Early Friday morning, amid outcries of partisan ploys, Assembly Republicans voted to kill an ethics reform bill that had aimed to curb campaign finance and election fraud.
Although the measure has garnered broad, bipartisan support, Assembly leaders and other Republicans killed Senate Bill 1 Friday morning in a private caucus.
"I find this astonishing … after this bill passed overwhelmingly in the state Senate," said Jay Heck, executive director of Common Cause in Wisconsin. "It's shocking that this would be the result, [and] it shows incredible arrogance on the part of Assembly Republicans."
The Republican vote to kill SB 1 came after Assembly leaders Speaker John Gard, R-Peshtigo, and Majority Leader Rep. Mike Huebsch, R-West Salem, ignored Democrats' calls to schedule the bill for a full Assembly vote. A handful of Democrats threatened last week to filibuster legislative session if the bill was not scheduled.
The measure would have combined the state's Ethics and Elections boards to create a new Government Accountability Board with expanded investigatory powers.
Democrat and Republican supporters have lauded the bill as an effective way of preventing future corruption, like the 2002 Legislative Caucus Scandal in which five state lawmakers were convicted of misusing their public offices for private campaign work.
According to Rep.
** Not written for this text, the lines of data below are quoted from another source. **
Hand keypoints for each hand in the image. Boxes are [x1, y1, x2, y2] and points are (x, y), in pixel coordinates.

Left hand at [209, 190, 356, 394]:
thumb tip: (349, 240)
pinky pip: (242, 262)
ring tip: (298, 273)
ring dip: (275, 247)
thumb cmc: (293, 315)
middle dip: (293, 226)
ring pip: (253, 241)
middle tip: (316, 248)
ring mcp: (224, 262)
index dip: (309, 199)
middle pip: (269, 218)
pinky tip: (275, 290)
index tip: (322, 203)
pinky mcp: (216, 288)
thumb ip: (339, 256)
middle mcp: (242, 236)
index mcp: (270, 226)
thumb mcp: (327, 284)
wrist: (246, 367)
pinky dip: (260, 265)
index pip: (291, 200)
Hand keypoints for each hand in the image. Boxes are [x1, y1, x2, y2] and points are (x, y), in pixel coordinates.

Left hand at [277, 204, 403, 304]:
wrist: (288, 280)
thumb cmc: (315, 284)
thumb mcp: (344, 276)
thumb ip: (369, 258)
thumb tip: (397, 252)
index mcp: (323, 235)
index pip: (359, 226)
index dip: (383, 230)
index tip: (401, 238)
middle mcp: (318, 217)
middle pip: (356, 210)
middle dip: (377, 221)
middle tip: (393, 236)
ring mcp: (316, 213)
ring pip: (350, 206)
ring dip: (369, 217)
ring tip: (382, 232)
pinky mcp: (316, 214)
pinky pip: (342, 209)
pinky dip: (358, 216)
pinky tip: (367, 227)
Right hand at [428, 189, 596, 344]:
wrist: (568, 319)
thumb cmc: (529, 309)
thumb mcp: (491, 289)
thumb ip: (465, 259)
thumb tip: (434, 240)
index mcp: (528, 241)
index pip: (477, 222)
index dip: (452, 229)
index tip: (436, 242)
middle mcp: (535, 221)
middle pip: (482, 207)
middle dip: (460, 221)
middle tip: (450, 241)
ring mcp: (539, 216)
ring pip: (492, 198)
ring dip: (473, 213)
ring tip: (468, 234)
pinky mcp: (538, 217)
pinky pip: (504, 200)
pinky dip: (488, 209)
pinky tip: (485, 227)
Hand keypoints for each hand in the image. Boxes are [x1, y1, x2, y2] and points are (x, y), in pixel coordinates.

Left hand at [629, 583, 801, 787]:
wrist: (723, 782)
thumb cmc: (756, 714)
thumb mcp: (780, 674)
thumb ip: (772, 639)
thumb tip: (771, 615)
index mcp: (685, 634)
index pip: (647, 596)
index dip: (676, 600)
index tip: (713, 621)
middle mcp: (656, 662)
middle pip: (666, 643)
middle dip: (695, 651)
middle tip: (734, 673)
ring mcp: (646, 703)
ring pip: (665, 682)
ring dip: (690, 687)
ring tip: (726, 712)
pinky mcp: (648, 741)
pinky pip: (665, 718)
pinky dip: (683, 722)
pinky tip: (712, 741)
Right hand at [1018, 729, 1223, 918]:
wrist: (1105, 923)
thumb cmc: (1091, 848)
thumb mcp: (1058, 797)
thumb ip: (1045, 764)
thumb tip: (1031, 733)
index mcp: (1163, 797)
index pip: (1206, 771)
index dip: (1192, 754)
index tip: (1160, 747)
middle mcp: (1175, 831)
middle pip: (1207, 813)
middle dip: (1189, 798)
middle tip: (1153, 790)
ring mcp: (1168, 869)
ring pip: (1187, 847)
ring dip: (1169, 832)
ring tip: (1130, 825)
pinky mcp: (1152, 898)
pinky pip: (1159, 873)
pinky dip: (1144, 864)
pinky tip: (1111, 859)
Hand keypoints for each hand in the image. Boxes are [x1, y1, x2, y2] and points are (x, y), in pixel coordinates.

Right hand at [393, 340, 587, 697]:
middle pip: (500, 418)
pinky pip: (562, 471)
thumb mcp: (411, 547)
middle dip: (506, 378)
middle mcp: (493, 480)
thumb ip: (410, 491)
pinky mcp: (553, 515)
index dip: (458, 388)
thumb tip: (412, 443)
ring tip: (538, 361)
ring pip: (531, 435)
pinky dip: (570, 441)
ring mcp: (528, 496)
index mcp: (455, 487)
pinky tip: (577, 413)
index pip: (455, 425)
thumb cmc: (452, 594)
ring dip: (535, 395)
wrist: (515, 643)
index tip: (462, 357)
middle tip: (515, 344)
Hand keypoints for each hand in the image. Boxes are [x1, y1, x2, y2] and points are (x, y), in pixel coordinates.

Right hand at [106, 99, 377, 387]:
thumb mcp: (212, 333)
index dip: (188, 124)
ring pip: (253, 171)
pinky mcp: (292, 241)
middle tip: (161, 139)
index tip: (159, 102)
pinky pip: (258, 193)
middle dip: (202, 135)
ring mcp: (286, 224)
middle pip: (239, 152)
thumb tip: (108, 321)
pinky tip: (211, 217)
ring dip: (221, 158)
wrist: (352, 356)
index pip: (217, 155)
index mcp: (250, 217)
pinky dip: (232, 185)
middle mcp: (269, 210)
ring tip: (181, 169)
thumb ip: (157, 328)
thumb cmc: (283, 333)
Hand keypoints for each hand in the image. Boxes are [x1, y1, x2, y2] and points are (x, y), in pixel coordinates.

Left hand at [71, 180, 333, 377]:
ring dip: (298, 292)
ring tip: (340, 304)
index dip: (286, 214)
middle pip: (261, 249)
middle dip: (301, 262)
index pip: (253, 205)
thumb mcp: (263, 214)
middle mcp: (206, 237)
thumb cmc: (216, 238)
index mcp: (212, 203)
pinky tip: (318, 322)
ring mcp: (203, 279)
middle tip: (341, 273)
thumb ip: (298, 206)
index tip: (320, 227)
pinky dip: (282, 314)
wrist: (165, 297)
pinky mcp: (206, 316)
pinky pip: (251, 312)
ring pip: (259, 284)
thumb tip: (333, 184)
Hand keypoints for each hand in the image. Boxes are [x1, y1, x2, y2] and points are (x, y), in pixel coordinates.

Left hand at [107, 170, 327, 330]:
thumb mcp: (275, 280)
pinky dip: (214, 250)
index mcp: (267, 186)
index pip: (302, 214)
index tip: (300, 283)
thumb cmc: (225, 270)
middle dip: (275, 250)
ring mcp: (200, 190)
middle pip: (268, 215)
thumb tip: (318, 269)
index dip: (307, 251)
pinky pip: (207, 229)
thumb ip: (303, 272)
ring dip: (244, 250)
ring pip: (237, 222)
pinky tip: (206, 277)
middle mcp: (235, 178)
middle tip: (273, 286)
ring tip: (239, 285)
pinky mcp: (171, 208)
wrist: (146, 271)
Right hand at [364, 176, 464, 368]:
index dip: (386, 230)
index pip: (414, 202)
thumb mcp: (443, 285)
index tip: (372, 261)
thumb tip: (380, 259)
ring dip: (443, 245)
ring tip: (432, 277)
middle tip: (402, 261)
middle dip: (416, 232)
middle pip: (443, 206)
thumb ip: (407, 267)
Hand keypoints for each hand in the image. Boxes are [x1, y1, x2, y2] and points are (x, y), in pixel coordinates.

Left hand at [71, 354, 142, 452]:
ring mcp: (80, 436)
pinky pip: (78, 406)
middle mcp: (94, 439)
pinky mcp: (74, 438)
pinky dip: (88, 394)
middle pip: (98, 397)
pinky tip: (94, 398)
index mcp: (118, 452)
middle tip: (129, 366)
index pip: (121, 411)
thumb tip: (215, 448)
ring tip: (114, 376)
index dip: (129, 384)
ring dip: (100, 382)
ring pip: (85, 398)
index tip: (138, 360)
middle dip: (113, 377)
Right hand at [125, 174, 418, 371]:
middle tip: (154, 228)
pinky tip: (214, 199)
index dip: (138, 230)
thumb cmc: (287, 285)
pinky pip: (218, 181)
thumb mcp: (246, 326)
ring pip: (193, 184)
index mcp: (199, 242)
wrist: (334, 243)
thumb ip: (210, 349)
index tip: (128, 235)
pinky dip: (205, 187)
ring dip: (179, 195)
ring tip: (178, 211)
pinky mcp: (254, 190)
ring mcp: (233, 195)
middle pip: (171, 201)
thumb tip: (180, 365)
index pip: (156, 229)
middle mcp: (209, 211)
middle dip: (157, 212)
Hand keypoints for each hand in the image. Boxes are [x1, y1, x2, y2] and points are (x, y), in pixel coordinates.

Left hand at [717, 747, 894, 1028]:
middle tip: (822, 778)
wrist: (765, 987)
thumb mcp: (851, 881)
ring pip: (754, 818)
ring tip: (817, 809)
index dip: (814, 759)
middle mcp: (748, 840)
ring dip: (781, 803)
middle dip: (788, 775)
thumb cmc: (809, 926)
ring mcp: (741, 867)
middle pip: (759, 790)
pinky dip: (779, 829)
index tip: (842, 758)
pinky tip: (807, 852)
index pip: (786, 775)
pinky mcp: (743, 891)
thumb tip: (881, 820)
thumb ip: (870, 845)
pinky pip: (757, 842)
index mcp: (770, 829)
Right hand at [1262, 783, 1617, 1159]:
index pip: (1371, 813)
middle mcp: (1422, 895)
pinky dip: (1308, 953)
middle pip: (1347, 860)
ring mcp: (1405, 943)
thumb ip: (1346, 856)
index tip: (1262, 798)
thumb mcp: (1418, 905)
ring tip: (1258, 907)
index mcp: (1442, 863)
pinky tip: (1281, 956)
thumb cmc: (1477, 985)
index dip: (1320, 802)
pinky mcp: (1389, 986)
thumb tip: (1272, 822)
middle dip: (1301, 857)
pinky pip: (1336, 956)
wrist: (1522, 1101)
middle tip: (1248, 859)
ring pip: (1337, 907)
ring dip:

Mark Pocan, D-Madison, Republicans' refusal to bring SB 1 to the Assembly floor for a full vote demonstrates the party's lack of commitment to ethics reform.
Republicans, Pocan said in a release, should reconsider their partisan actions before they lead to future corruption.
"Following the largest ethics scandal in the Capitol in our lifetimes, you would think that the Republicans would want to clean up state government," Pocan said. "Instead, the leadership has taken a 'business as usual' approach."
Heck added Republicans' actions could be attributed to their refusal to admit their party's fault in the 2002 scandal. Three of the five lawmakers convicted — including former Rep. Scott Jensen, R-Waukesha, who currently awaits sentencing — were Republicans.
"That's often the mentality when someone's in power — why would we want a stronger Ethics and Elections board to watch over what we're doing?" Heck said, referring to the Republican-dominated Assembly.
Reps. Steve Freese, R-Dodgeville; Terri McCormick, R-Appleton; and Sheryl Albers, R-Reedsburg, were the only Republicans to vote against killing SB 1 in caucus. Heck added others might have been discouraged by Gard and Huebsch to abstain from supporting the bill.
"I think what part of it is, is that they fear Republican leadership," Heck said.
Gard's office did not return calls as of press time, but in a previous interview, Gard's spokeswoman Christine Mangi maintained the speaker's commitment to campaign and election ethics reform.
According to Heck, Pocan will challenge Gard's commitment this week by offering a motion to pull SB 1 from the Assembly Rules Committee. While critics expect the motion to fail, its unlikely passage would bring the bill to the Assembly floor for a full vote.